* **Work to complete**:
Reproduce the text read from each of the rows below, word for word and line for line, and leave out the pictures.

Data listing below:

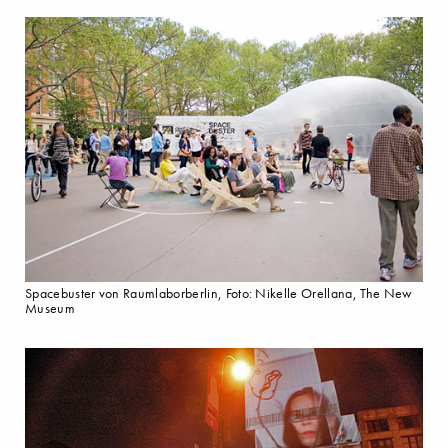
Spacebuster von Raumlaborberlin, Foto: Nikelle Orellana, The New
Museum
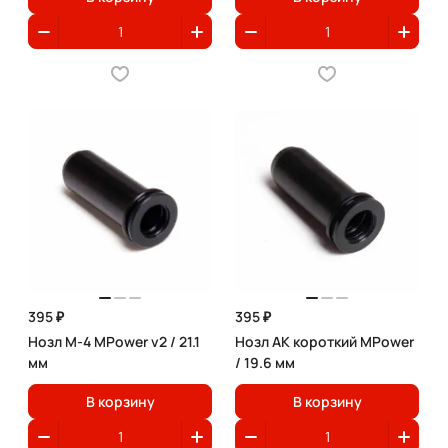
395 ₽
395 ₽
Нозл M-4 MPower v2 / 21.1
Нозл АК короткий MPower
мм
/ 19.6 мм
В корзину
В корзину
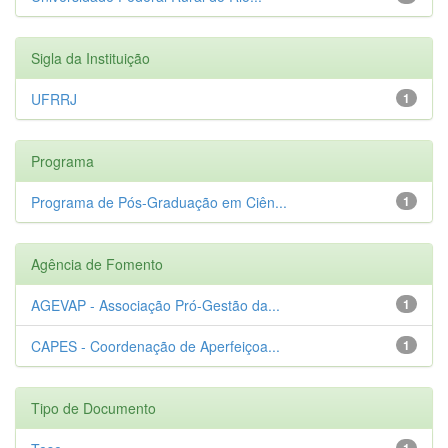
Sigla da Instituição
UFRRJ
1
Programa
Programa de Pós-Graduação em Ciên...
1
Agência de Fomento
AGEVAP - Associação Pró-Gestão da...
1
CAPES - Coordenação de Aperfeiçoa...
1
Tipo de Documento
1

End of Data listing.

* **Task output**:
Spacebuster von Raumlaborberlin, Foto: Nikelle Orellana, The New
Museum
395 ₽
395 ₽
Нозл M-4 MPower v2 / 21.1
Нозл АК короткий MPower
мм
/ 19.6 мм
В корзину
В корзину
Sigla da Instituição
UFRRJ
1
Programa
Programa de Pós-Graduação em Ciên...
1
Agência de Fomento
AGEVAP - Associação Pró-Gestão da...
1
CAPES - Coordenação de Aperfeiçoa...
1
Tipo de Documento
1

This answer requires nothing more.